A présent, la princesse devait se distraire pour ne pas trop penser. Ne pas trop penser à elle. Et la distraction parfaite était à porter de main. Vince serait l'alibi parfait pour oublier. Pour se perdre et éviter le sujet. Les premiers jours, elle devait faire face à l'absence et au trou sans fond qu'avait laissé Alicia après son départ. Elle était restée 7 jours enfermée dans sa chambre, peignant tous les souvenirs qui lui revenaient en mémoire. Des toiles magnifiques, aux paysages florissants avec toujours la même protagoniste principale. Puis elle avait caché les toiles pour que personne ne les trouvent, preuve directe que son cœur battait pour la mauvaise personne. La semaine écoulée, elle en était ressortie comme une revenante dans le monde des vivants. Seule Nina pouvait l'approcher, alors. Puis au fil du temps, Marc devint son nouveau garde personnel, cependant jamais monté au rang de chevalier.

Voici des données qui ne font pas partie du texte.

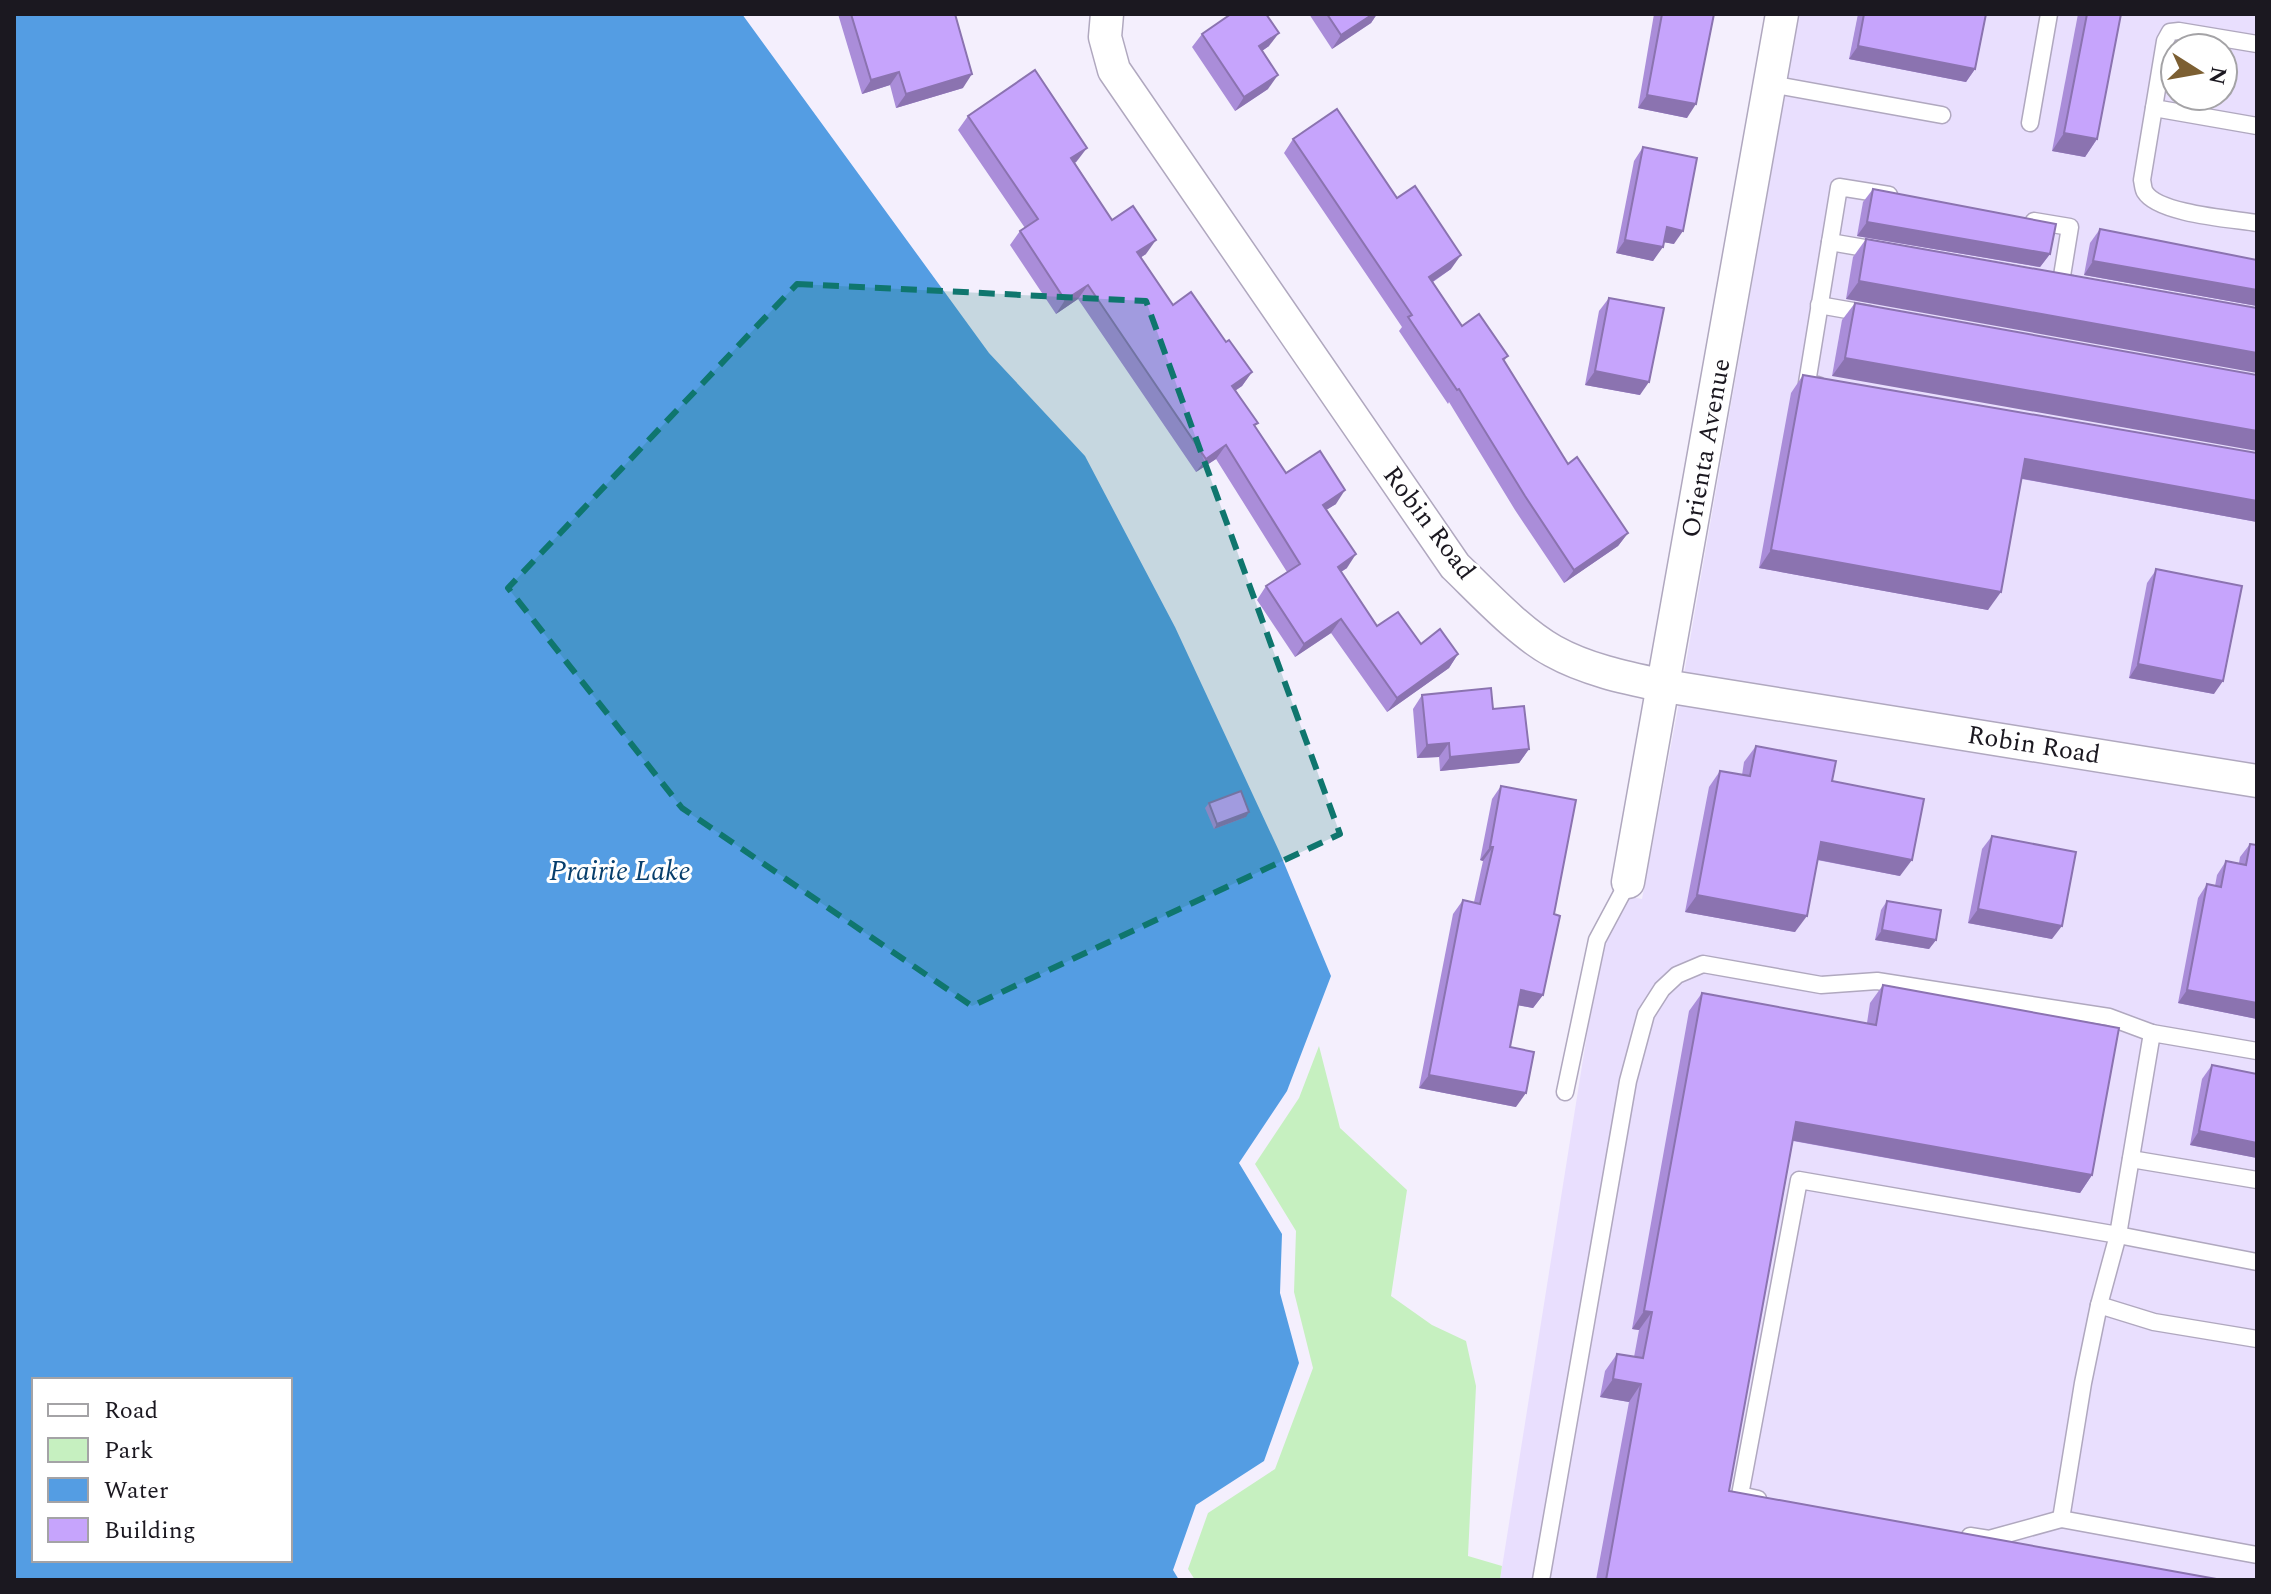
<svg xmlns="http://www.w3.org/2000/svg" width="2271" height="1594" viewBox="0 0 2271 1594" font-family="Spectral,serif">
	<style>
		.built { fill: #e9dffe; fill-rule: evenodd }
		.green { fill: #c6f0c0 }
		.water { fill: #549de3; fill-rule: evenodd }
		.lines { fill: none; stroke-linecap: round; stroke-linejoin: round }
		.lane-casing { stroke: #b0a8bf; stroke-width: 19 }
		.street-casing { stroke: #b0a8bf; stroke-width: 35 }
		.lane { stroke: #fff; stroke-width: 16 }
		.street { stroke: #fff; stroke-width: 32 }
		.wall { fill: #aa8dd9 }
		.shaded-wall { fill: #8b73b0 }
		.building { fill: #c6a4fc; stroke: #8b73b0; stroke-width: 2 }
		.marked { fill: #0f766e; fill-opacity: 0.2; stroke: #0f766e; stroke-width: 6; stroke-dasharray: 16 10; stroke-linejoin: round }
		.labels { text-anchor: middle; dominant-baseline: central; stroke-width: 6; stroke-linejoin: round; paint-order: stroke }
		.street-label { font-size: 26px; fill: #1b1820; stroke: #fff }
		.water-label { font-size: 28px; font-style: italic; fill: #083f6d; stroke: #fff }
	</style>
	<rect width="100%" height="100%" fill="#f4effd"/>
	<g class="built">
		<path d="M1799 14H2257V765L1684 674ZM2175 48H2223V96H2175Z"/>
		<path d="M1679 703 2257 795V1580H1500L1588 1028 1615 894 1642 899Z"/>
	</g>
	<path class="green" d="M1319 1046 1340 1128 1407 1190 1391 1296 1432 1325 1466 1341 1476 1386 1468 1556 1502 1566 1500 1580H1195L1188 1569 1208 1513 1275 1469 1313 1368 1294 1292 1296 1231 1255 1164 1299 1098Z"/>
	<path class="water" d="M14 14H742L989 353 1085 456 1175 627 1279 851 1331 976 1287 1091 1239 1163 1282 1234 1280 1293 1299 1363 1264 1461 1196 1505 1173 1570 1179 1580H14ZM34 1380H290V1560H34Z"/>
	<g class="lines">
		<defs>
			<g id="lane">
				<path d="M2257 44 2179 31 2170 32 2165 41 2142 180C2143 184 2143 189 2145 192 2158 214 2233 219 2257 223"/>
				<path d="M1770 84 1942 115"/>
				<path d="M2154 108 2257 126"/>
				<path d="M2030 123 2049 14"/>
				<path d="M2034 221 2070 227 2061 282 2072 284"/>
				<path d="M1830 242 1882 251"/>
				<path d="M1819 305 1870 314"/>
				<path d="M1818 385 1807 383 1839 187 1889 195"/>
				<path d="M1565 1092 1597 940 1628 882"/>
				<path d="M2131 1159 2257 1180"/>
				<path d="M2257 1262 2118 1235 2099 1305 2154 1322 2257 1339"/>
				<path d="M2099 1305 2083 1383 2061 1519 2257 1555"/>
				<path d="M1758 1499 1740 1495 1799 1180 2118 1235 2152 1033 2257 1051"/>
				<path d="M1970 1536 1989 1539 2061 1519"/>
				<path d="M1541 1580 1628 1081 1646 1014 1662 989 1677 975 1703 964 1821 985 1877 981 2109 1017 2152 1033"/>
			</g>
			<g id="street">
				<path d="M1107 14 1105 37 1114 70 1455 566C1482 592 1520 633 1553 651 1587 670 1627 678 1665 686L2257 781"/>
				<path d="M1628 882 1782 14"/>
			</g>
		</defs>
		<use href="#lane" class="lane-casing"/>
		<use href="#street" class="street-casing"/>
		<use href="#lane" class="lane"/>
		<use href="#street" class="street"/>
	</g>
	<g class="wall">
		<path d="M838 14H955L963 88 896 108 890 85 862 94Z"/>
		<path d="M1309 14H1377L1371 23 1332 49Z"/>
		<path d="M1654 14H1715L1713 17 1687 118 1638 108Z"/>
		<path d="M1858 14H1986L1975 69 1966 82 1849 59Z"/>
		<path d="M2078 14H2121L2097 139 2085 157 2052 151Z"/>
		<path d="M1202 34 1269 46 1262 51 1268 89 1235 111 1192 47Z"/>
		<path d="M968 116 1077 161 1075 163 1112 220 1146 254 1141 257 1173 305 1226 342 1252 372 1242 386 1236 390 1255 427 1286 473 1336 504 1326 510 1347 568 1341 572 1377 626 1421 644 1458 654 1449 668 1387 712 1331 633 1295 657 1257 600 1266 586 1287 572 1216 459 1196 472 1078 299 1056 314 1010 245 1020 231 1025 228 958 130Z"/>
		<path d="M1293 139 1397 198 1451 269 1433 282 1462 326 1508 356 1504 361 1568 464 1628 533 1618 546 1564 583 1515 510 1449 402 1448 404 1399 331 1402 327 1284 153Z"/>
		<path d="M1643 147 1674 244 1664 242 1653 261 1616 253 1634 161Z"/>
		<path d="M1873 189 2050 254 2040 267 1857 236 1863 202Z"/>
		<path d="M2100 229 2257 260V306L2084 275 2090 243Z"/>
		<path d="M1866 239 2257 308 1846 299 1853 257Z"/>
		<path d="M1609 298 1640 395 1585 385 1599 311Z"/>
		<path d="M1855 303 2257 375 1832 376 1842 320Z"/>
		<path d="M1803 375 2257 453V522L2022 479 1988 610 1759 568 1791 393Z"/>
		<path d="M2156 570 2214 694 2129 678 2147 583Z"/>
		<path d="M1422 695 1493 709 1529 749 1519 763 1440 771 1439 757 1417 758 1413 709Z"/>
		<path d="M1756 746 1832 781 1900 876 1817 860 1795 932 1685 912 1709 787 1720 771 1742 775 1744 762Z"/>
		<path d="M1501 786 1554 914 1543 995 1533 1008 1518 1005 1510 1047 1516 1107 1419 1088 1453 914 1463 900 1474 902 1483 861 1480 860 1492 799Z"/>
		<path d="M1209 803 1246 817 1214 829 1205 808Z"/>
		<path d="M1992 836 2052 939 1968 923 1982 849Z"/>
		<path d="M2250 844 2257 845V1019L2178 1003 2198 898 2207 884 2215 886 2217 875 2226 861 2239 863 2240 857Z"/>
		<path d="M1887 901 1936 940 1929 949 1875 940 1881 910Z"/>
		<path d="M1883 985 2092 1175 2080 1193 1793 1141 1729 1491 2222 1580H1596L1629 1402 1600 1397 1605 1371 1617 1354 1634 1357 1639 1330 1632 1329 1689 1011 1702 993 1867 1023 1870 1003Z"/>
		<path d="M2212 1065 2257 1074V1158L2190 1145 2202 1079Z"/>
	</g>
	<g class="shaded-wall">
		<path d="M1373 14H1377L1371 23 1332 49 1341 35Z"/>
		<path d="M1279 33 1269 46 1249 60 1259 46Z"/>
		<path d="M1858 46 1975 69 1966 82 1849 59Z"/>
		<path d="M899 72 890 85 862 94 871 80Z"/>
		<path d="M972 74 963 88 896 108 906 94Z"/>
		<path d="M1278 75 1268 89 1235 111 1244 97Z"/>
		<path d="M1647 95 1696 104 1687 118 1638 108Z"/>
		<path d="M2064 133 2097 139 2085 157 2052 151Z"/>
		<path d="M1087 148 1077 161 1062 172 1071 158Z"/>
		<path d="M1867 222 2050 254 2040 267 1857 236Z"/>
		<path d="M1667 227 1683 231 1674 244 1657 241Z"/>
		<path d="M1156 240 1146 254 1128 266 1137 252Z"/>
		<path d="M1625 240 1663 247 1653 261 1616 253Z"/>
		<path d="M1461 255 1451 269 1420 290 1429 277Z"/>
		<path d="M2093 261 2257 290V306L2084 275Z"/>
		<path d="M1859 281 2257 353V373L1846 299Z"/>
		<path d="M1088 285 1078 299 1056 314 1065 300Z"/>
		<path d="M1845 358 2257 431V451L1832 376Z"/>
		<path d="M1595 371 1649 382 1640 395 1585 385Z"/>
		<path d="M1252 372 1242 386 1223 399 1232 386Z"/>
		<path d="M1226 445 1216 459 1196 472 1206 459Z"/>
		<path d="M2025 459 2257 501V522L2013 477Z"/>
		<path d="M1345 490 1336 504 1313 518 1323 505Z"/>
		<path d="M1628 533 1618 546 1564 583 1574 570Z"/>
		<path d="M1771 550 2001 592 1988 610 1759 568Z"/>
		<path d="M1356 554 1347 568 1328 580 1338 567Z"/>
		<path d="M1341 619 1331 633 1295 657 1304 644Z"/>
		<path d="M1458 654 1449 668 1387 712 1397 698Z"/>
		<path d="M2138 664 2223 681 2214 694 2129 678Z"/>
		<path d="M1449 743 1439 757 1417 758 1427 745Z"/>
		<path d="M1529 749 1519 763 1440 771 1450 757Z"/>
		<path d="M1249 812 1246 817 1214 829 1217 824Z"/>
		<path d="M1821 842 1912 860 1900 876 1809 858Z"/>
		<path d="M1490 847H1493L1483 861 1480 860Z"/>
		<path d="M1697 895 1807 916 1795 932 1685 912Z"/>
		<path d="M1978 909 2062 926 2052 939 1968 923Z"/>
		<path d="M1882 930 1936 940 1929 949 1875 940Z"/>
		<path d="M1521 990 1543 995 1533 1008 1511 1004Z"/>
		<path d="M2187 990 2257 1003V1019L2178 1003Z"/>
		<path d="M1429 1075 1526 1093 1516 1107 1419 1088Z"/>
		<path d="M1796 1122 2092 1175 2080 1193 1784 1139Z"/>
		<path d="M2199 1131 2257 1143V1158L2190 1145Z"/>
		<path d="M1644 1311 1652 1312 1639 1330 1632 1329Z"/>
		<path d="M1613 1379 1641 1384 1629 1402 1600 1397Z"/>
	</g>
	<g class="building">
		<path d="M851 14H955L972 74 906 94 899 72 871 80Z"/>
		<path d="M1231 14H1266L1279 33 1259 46 1278 75 1244 97 1202 34Z"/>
		<path d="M1327 14H1373L1341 35Z"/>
		<path d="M1662 14H1714L1696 104 1647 95Z"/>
		<path d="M1864 14H1986L1975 69 1858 46Z"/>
		<path d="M2087 14H2121L2097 139 2064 133Z"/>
		<path d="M1035 70 1087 148 1071 158 1112 220 1133 206 1156 240 1137 252 1173 305 1191 292 1226 342 1229 340 1252 372 1232 386 1258 423 1254 425 1286 473 1320 451 1345 490 1323 505 1356 554 1338 567 1377 626 1398 612 1421 644 1440 629 1458 654 1397 698 1341 619 1304 644 1266 586 1300 564 1226 445 1206 459 1088 285 1065 300 1020 231 1038 219 968 116Z"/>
		<path d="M1337 109 1397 198 1415 186 1461 255 1429 277 1462 326 1479 314 1508 356 1503 359 1568 464 1577 457 1628 533 1574 570 1525 496 1459 389 1457 390 1408 317 1412 315 1293 139Z"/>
		<path d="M1643 147 1697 158 1683 231 1667 227 1663 247 1625 240Z"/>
		<path d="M1873 189 2056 224 2050 254 1867 222Z"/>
		<path d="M2100 229 2257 260V290L2093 261Z"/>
		<path d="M1866 239 2257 308V353L1859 281Z"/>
		<path d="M1609 298 1664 308 1649 382 1595 371Z"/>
		<path d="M1855 303 2257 375V431L1845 358Z"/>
		<path d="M1803 375 2257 453V501L2025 459 2001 592 1771 550Z"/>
		<path d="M2156 569 2242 586 2223 681 2138 664Z"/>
		<path d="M1491 688 1493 709 1524 706 1529 749 1450 757 1449 743 1427 745 1422 695Z"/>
		<path d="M1756 746 1836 761 1832 781 1924 799 1912 860 1821 842 1807 916 1697 895 1720 771 1750 776Z"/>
		<path d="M1501 786 1576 800 1554 914 1560 916 1543 995 1521 990 1510 1047 1534 1052 1526 1093 1429 1075 1463 900 1480 904 1493 847H1490Z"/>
		<path d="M1241 791 1249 812 1217 824 1209 803Z"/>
		<path d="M1992 836 2076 852 2062 926 1978 909Z"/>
		<path d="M2250 844 2257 845V1003L2187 990 2207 884 2221 887 2226 861 2246 865Z"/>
		<path d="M1887 901 1941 910 1936 940 1882 930Z"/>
		<path d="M1883 985 2119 1028 2092 1175 1796 1122 1729 1491 2222 1580H1606L1641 1384 1613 1379 1617 1354 1643 1358 1652 1312 1644 1311 1702 993 1876 1025Z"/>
		<path d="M2212 1065 2257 1074V1143L2199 1131Z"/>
	</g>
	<path class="marked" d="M797 284 1146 301 1340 834 972 1006 682 808 508 588Z"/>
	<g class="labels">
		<g class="street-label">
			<text transform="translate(1706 448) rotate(-80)">Orienta Avenue</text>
			<text transform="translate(1429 523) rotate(53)">Robin Road</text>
			<text transform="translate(2034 745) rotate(9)">Robin Road</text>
		</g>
		<g class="water-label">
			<text x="620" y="871">Prairie Lake</text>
		</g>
	</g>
	<rect width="2271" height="1594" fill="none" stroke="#1b1820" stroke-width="32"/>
	<rect x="32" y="1378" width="260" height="184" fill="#ffffff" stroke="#a4a3a6" stroke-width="2"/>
	<rect x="48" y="1404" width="40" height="12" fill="#ffffff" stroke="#a4a3a6" stroke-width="2"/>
	<text x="104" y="1418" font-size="24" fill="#1b1820">Road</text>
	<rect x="48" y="1438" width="40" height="24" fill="#c6f0c0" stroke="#a4a3a6" stroke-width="2"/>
	<text x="104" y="1458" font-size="24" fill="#1b1820">Park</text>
	<rect x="48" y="1478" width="40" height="24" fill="#549de3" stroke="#a4a3a6" stroke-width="2"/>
	<text x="104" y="1498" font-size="24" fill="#1b1820">Water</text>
	<rect x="48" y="1518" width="40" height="24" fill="#c6a4fc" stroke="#a4a3a6" stroke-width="2"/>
	<text x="104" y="1538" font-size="24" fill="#1b1820">Building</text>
	<g transform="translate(2199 72) rotate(101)"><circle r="38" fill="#ffffff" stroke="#a4a3a6" stroke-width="2"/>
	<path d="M0-6L14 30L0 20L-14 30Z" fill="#7c5f32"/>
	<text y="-12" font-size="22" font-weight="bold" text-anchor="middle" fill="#1b1820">N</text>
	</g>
</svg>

Vince revint quelques jours plus tard, bouquet de fleurs à l'appuie. Après deux jours de bonne entente, il l'embrassa. Sur le banc froid du jardin d'hiver. Son Altesse avait été étonnée à ce contacte mais n'avait pas répondu à ces lèvres pressées contre les siennes. Elle avait gardé les yeux ouverts, regardant cet homme qui n'était pas le bon, l'embrasser avec passion. Juste après, son père la voyait déjà mariée. Héloïse ne s'y opposa pas et ne fut pas non plus surprise quand Vince passa tous les jours, durant un mois et une semaine, à lui rendre visite avec un sourire charmeur et des farandoles de présents. Il lui faisait la cour sans jamais qu'elle n'y réponde. C'était juste au dessus de ses forces...

Quelque chose avait changé dans son âme. Une détermination sans faille qui forgeait ses responsabilité avec une farouche envie d'accomplir son destin. Une maturité signée Alicia Smith dans toute sa grandeur. Mais quand la nouvelle tomba, que son père le roi vint la chercher pour lui annoncer que Gendall était en guerre, Héloïse craqua. Étoile, son petit chiot devenu un peu plus gros, serré contre son buste, elle relâcha tous ces sentiments retenu durant un mois et deux semaines. Elle pleura à chaudes larmes, ne se retenant pas. Nina l'avait rassurée, frottant doucement sa main dans son dos, mais la princesse était inconsolable. Alors la dame de chambre en était venue à demander conseil à Marc et Thomas, les hommes de la situation. Le Homors était contre l'entrée en guerre et ne soutenait pas la décision du royaume, malgré sa place à la cour il devait lui aussi faire face à la douleur de bientôt devoir décimer son propre peuple et sa famille. Marc, lui, avait su préconiser un traitement de taille : une dose d'Alicia Smith. Et l'idée avait finalement marché.